Consider the given expression, it can be written as,
$\underset{x\to {{0}^{+}}}{\mathop{\lim }}\,{{(\sin x)}^{\dfrac{1}{x}}}=\underset{x\to {{0}^{+}}}{\mathop{\lim }}\,\sqrt[x]{\sin x}$
Multiplying and dividing by $\sqrt[x]{x}$, we get
$\begin{aligned} & \underset{x\to {{0}^{+}}}{\mathop{\lim }}\,{{(\sin x)}^{\dfrac{1}{x}}}=\underset{x\to {{0}^{+}}}{\mathop{\lim }}\,\sqrt[x]{\sin x}\times \dfrac{\sqrt[x]{x}}{\sqrt[x]{x}} \\\ & \Rightarrow \underset{x\to {{0}^{+}}}{\mathop{\lim }}\,{{(\sin x)}^{\dfrac{1}{x}}}=\underset{x\to {{0}^{+}}}{\mathop{\lim }}\,\dfrac{\sqrt[x]{\sin x}}{\sqrt[x]{x}}\times \sqrt[x]{x} \\\ & \Rightarrow \underset{x\to {{0}^{+}}}{\mathop{\lim }}\,{{(\sin x)}^{\dfrac{1}{x}}}=\underset{x\to {{0}^{+}}}{\mathop{\lim }}\,\sqrt[x]{\dfrac{\sin x}{x}}\times \sqrt[x]{x} \\\ \end{aligned}$
Now we know the limit of the product is the product of the limits.

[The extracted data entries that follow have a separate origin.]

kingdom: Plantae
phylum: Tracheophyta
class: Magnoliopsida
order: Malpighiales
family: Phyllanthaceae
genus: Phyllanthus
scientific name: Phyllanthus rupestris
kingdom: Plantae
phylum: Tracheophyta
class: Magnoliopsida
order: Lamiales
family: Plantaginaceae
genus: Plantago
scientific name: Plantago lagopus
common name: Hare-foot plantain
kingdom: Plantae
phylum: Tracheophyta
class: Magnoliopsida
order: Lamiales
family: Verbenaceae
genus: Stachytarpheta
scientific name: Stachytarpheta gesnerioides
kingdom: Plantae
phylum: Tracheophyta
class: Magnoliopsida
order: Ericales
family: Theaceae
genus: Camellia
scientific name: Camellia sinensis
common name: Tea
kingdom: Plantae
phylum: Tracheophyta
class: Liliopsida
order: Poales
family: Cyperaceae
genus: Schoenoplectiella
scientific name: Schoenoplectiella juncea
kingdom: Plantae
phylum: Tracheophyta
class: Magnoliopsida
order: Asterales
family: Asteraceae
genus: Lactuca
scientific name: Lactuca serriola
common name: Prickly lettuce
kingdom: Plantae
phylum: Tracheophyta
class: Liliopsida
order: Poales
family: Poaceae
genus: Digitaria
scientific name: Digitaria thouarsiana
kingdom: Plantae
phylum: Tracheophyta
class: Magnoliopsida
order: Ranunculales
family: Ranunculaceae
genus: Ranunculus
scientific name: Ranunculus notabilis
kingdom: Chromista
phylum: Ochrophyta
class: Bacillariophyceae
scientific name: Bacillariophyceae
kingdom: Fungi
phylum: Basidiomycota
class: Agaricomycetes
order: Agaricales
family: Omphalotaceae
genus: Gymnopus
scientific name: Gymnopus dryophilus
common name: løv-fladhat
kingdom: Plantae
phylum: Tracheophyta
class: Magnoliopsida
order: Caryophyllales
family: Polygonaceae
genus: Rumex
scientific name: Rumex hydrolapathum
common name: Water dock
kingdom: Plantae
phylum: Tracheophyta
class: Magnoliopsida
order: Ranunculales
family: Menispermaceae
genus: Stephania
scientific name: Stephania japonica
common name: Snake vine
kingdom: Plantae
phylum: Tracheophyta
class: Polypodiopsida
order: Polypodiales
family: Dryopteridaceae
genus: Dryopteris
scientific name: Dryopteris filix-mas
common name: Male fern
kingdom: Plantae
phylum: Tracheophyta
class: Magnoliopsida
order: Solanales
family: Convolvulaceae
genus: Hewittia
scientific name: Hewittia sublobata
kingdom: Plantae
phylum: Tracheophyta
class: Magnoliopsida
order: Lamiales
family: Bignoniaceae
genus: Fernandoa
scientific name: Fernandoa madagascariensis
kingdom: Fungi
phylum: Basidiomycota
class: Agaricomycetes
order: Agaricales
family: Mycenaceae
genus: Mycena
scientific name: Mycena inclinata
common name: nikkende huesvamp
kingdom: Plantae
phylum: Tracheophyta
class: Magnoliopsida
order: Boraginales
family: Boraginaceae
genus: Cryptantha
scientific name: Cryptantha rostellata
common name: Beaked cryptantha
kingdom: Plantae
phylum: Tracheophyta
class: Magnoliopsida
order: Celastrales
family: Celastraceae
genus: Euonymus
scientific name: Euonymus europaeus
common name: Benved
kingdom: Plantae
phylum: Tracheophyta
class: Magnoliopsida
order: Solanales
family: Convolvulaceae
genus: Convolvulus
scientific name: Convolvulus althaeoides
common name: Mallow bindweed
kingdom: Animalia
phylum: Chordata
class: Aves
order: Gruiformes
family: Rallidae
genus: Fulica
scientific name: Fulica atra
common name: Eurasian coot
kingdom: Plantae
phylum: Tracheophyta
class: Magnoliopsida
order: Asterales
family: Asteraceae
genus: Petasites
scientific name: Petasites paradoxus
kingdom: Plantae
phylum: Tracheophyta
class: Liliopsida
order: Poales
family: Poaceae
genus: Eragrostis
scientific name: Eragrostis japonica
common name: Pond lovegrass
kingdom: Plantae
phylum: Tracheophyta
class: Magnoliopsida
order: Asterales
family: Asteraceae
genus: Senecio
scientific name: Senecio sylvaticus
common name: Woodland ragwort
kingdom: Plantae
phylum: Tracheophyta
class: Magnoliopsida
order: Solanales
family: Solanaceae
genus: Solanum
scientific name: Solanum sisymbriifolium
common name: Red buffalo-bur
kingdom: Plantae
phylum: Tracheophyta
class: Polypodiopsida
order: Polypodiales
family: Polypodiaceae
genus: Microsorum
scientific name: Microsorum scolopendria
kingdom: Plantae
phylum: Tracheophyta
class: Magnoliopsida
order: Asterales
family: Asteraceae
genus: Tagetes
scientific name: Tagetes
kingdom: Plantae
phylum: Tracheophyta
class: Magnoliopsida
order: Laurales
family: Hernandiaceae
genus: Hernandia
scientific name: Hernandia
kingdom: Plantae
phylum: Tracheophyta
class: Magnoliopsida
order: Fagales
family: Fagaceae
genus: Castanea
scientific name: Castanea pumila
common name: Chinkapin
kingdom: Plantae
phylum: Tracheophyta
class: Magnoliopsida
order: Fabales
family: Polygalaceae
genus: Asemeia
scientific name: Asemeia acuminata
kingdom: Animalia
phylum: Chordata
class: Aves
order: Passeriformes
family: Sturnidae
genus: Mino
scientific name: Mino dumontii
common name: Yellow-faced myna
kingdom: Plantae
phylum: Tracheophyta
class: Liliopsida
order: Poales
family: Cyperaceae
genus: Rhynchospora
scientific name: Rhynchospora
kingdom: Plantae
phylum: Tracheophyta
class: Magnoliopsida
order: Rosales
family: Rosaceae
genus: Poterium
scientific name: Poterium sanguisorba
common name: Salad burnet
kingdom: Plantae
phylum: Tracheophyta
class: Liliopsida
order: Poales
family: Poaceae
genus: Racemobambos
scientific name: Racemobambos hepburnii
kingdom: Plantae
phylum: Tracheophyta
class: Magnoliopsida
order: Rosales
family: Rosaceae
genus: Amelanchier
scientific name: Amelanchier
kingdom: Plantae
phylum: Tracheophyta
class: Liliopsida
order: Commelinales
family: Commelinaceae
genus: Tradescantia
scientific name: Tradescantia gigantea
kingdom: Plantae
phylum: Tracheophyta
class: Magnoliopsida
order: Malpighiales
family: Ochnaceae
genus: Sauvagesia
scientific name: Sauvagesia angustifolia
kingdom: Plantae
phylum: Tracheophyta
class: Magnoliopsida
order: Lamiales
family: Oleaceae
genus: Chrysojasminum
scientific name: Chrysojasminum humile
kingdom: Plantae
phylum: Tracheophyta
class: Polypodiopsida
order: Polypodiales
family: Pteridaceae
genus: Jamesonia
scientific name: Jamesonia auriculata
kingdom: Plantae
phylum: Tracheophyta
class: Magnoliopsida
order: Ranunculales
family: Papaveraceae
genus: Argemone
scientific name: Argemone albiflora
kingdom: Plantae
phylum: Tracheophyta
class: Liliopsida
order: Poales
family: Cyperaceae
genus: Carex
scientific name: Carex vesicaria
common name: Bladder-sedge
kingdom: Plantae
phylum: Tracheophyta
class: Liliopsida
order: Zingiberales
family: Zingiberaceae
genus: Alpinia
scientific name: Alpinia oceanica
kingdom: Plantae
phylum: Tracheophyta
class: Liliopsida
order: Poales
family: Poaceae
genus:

So, the limit of product of two functions is equal to the product of individual limits of the functions, therefore
$\Rightarrow \underset{x\to {{0}^{+}}}{\mathop{\lim }}\,{{(\sin x)}^{\dfrac{1}{x}}}=\underset{x\to {{0}^{+}}}{\mathop{\lim }}\,\sqrt[x]{\dfrac{\sin x}{x}}\times \underset{x\to {{0}^{+}}}{\mathop{\lim }}\,\sqrt[x]{x}$
Now we know, $\underset{x\to 0}{\mathop{\lim }}\,\dfrac{\sin x}{x}=1$, so the above equation becomes,
$\Rightarrow \underset{x\to {{0}^{+}}}{\mathop{\lim }}\,{{(\sin x)}^{\dfrac{1}{x}}}=1\times \underset{x\to {{0}^{+}}}{\mathop{\lim }}\,\sqrt[x]{x}$
Now the limit says $x$ is approaching zero from right hand side, that is it includes all the positive numbers, so applying the limits to the above equation, we get
$\Rightarrow \underset{x\to {{0}^{+}}}{\mathop{\lim }}\,{{(\sin x)}^{\dfrac{1}{x}}}=0$
So the limit of the given expression is zero.

Note : Students normally are worried about seeing such a question, despite solving it in minutes. If the limit had $x\to {{0}^{-}}$ , then we would get a different answer as there is no real root for negative numbers. We will get complex numbers for the roots of negative numbers.